Beat: used to describe both a literary and lifestyle movement popular among a group of post-World War II American writers, including Allen Ginsberg and Jack Kerouac. Beat writers concerned themselves with a rejection of materialism and capitalism, as well as an exuberant, unexpurgated means of expression and being.

Free verse: a form of poetry that refrains from consistent meter patterns, rhyme, or any other musical pattern.

Manifest destiny: the 19th century American belief that the United States was destined to expand across the North American continent.

Modernist poetry: refers to poetry written between 1890 and 1950 in the tradition of modernist literature in the English language. The questions of impersonality and objectivity seem to be crucial to Modernist poetry. Modernism developed out of a tradition of lyrical expression, emphasizing the personal imagination, culture, emotions and memories of the poet. For the modernists, it was essential to move away from the merely personal towards an intellectual statement that poetry could make about the world.

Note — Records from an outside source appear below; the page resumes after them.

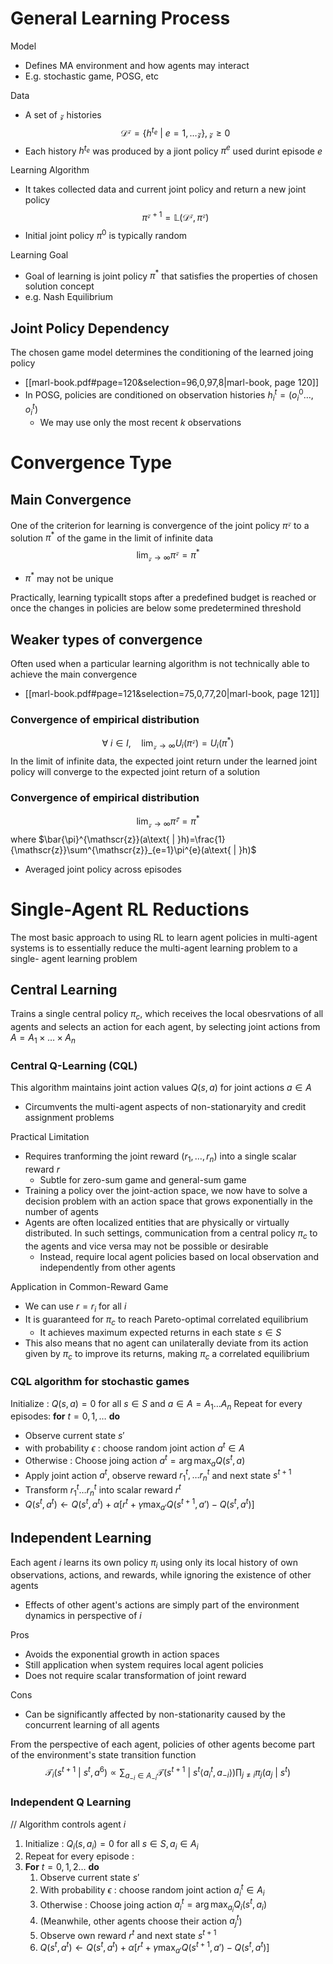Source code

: # General Learning Process
Model
- Defines MA environment and how agents may interact
- E.g. stochastic game, POSG, etc

Data
- A set of $\mathscr{z}$ histories
$$\mathcal{D}^{\mathscr{z}}=\{ h^{t_{e}}\text{ | }e=1,\dots\mathscr{z} \}, \mathscr{z}\geq0$$
- Each history $h^{t_{e}}$ was produced by a jiont policy $\pi^{e}$ used durint episode $e$

Learning Algorithm
- It takes collected data and current joint policy and return a new joint policy
$$\pi^{\mathscr{z}+1}=\mathbb{L}(\mathcal{D}^{\mathscr{z}}, \pi^{\mathscr{z}})$$
- Initial joint policy $\pi^{0}$ is typically random

Learning Goal
- Goal of learning is joint policy $\pi^{*}$ that satisfies the properties of chosen solution concept
- e.g. Nash Equilibrium

## Joint Policy Dependency
The chosen game model determines the conditioning of the learned joing policy
- [[marl-book.pdf#page=120&selection=96,0,97,8|marl-book, page 120]]
- In POSG, policies are conditioned on observation histories $h^{t}_{i}=(o^{0}_{i}\dots ,o^{t}_{i})$
	- We may use only the most recent $k$ observations


# Convergence Type

## Main Convergence
One of the criterion for learning is convergence of the joint policy $\pi^{\mathscr{z}}$ to a solution $\pi^{*}$ of the game in the limit of infinite data
$$\lim_{ \mathscr{z} \to \infty } \pi^{\mathscr{z}}=\pi^{*}$$
- $\pi^{*}$ may not be unique

Practically, learning typicallt stops after a predefined budget is reached or once the changes in policies are below some predetermined threshold

## Weaker types of convergence
Often used when a particular learning algorithm is not technically able to achieve the main convergence
- [[marl-book.pdf#page=121&selection=75,0,77,20|marl-book, page 121]]
### Convergence of empirical distribution

$$\forall \text{ }i\in I,\quad\lim_{ \mathscr{z} \to \infty } U_{i}(\pi^{\mathscr{z}})=U_{i}(\pi^{*})$$
In the limit of infinite data, the expected joint return under the learned joint policy will converge to the expected joint return of a solution

### Convergence of empirical distribution
$$\lim_{ \mathscr{z} \to \infty } \bar{\pi}^{\mathscr{z}}=\pi^{*}$$
where $\bar{\pi}^{\mathscr{z}}(a\text{ | }h)=\frac{1}{\mathscr{z}}\sum^{\mathscr{z}}_{e=1}\pi^{e}(a\text{ | }h)$
- Averaged joint policy across episodes

# Single-Agent RL Reductions
The most basic approach to using RL to learn agent policies in multi-agent systems is to essentially reduce the multi-agent learning problem to a single- agent learning problem
## Central Learning
Trains a single central policy $\pi_{c}$, which receives the local obesrvations of all agents and selects an action for each agent, by selecting joint actions from $A=A_{1}\times\dots \times A_{n}$

### Central Q-Learning (CQL)
This algorithm maintains joint action values $Q(s,a)$ for joint actions $a\in A$
- Circumvents the multi-agent aspects of non-stationaryity and credit assignment problems

Practical Limitation
- Requires tranforming the joint reward $(r_{1},\dots,r_{n})$ into a single scalar reward $r$
	- Subtle for zero-sum game and general-sum game
- Training a policy over the joint-action space, we now have to solve a decision problem with an action space that grows exponentially in the number of agents
- Agents are often localized entities that are physically or virtually distributed. In such settings, communication from a central policy $\pi_{c}$ to the agents and vice versa may not be possible or desirable
	- Instead, require local agent policies based on local observation and independently from other agents

Application in Common-Reward Game
- We can use $r=r_{i}$ for all $i$
- It is guaranteed for $\pi_{c}$ to reach Pareto-optimal correlated equilibrium
	- It achieves maximum expected returns in each state $s\in S$
- This also means that no agent can unilaterally deviate from its action given by $\pi_{c}$ to improve its returns, making $\pi_{c}$ a correlated equilibrium

### CQL algorithm for stochastic games
Initialize : $Q(s,a)=0$ for all $s\in S$ and $a\in A=A_{1}\dots A_{n}$
Repeat for every episodes:
**for** $t=0,1,\dots$ **do**
- Observe current state $s'$
- with probability $\epsilon$ : choose random joint action $a^{t}\in A$
- Otherwise : Choose joing action $a^{t}=\arg\max_{a}Q(s^{t}, a)$
- Apply joint action $a^{t}$, observe reward $r^{t}_{1}, \dots r^{t}_{n}$ and next state $s^{t+1}$
- Transform $r^{t}_{1}\dots r^{t}_{n}$ into scalar reward $r^{t}$
- $Q(s^{t}, a^{t})\leftarrow Q(s^{t}, a^{t})+\alpha[r^{t}+\gamma\displaystyle\max_{a'}Q(s^{t+1}, a')-Q(s^{t}, a^{t})]$

## Independent Learning
Each agent $i$ learns its own policy $\pi_{i}$ using only its local history of own observations, actions, and rewards, while ignoring the existence of other agents
- Effects of other agent's actions are simply part of the environment dynamics in perspective of $i$

Pros
- Avoids the exponential growth in action spaces
- Still application when system requires local agent policies
- Does not require scalar transformation of joint reward

Cons
- Can be significantly affected by non-stationarity caused by the concurrent learning of all agents

From the perspective of each agent, policies of other agents become part of the environment's state transition function
$$\mathcal{T}_{i}(s^{t+1}\text{ | }s^{t}, a^{6})\propto \sum_{a_{-i}\in A_{-i}}\mathcal{T}(s^{t+1}\text{ | }s^{t}\langle a^{t}_{i}, a_{-i} \rangle)\prod_{j\neq i}\pi_{j}(a_{j}\text{ | }s^{t})$$
### Independent Q Learning
// Algorithm controls agent $i$
1. Initialize : $Q_{i}(s, a_{i})=0$ for all $s\in S, a_{i}\in A_{i}$
2. Repeat for every episode : 
3. **For** $t=0,1,2\dots$ **do** 
	1. Observe current state $s'$
	2. With probability $\epsilon$ : choose random joint action $a^{t}_{i}\in A_{i}$
	3. Otherwise : Choose joing action $a^{t}_{i}=\arg\max_{a_{i}}Q_{i}(s^{t}, a_{i})$
	4. (Meanwhile, other agents choose their action $a_{j}^{t}$)
	5. Observe own reward $r^{t}$ and next state $s^{t+1}$
	6. $Q(s^{t}, a^{t})\leftarrow Q(s^{t}, a^{t})+\alpha[r^{t}+\gamma\displaystyle\max_{a'}Q(s^{t+1}, a')-Q(s^{t}, a^{t})]$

Romanticism: a reaction to the Industrial Revolution, it was also a revolt against aristocratic social and political norms of the Age of Enlightenment and a reaction against the scientific rationalization of nature. The movement validated strong emotion as an authentic source of aesthetic experience, placing new emphasis on such emotions as trepidation, horror and terror, and awe—especially that which is experienced in confronting the sublimity of untamed nature and its picturesque qualities, both new aesthetic categories.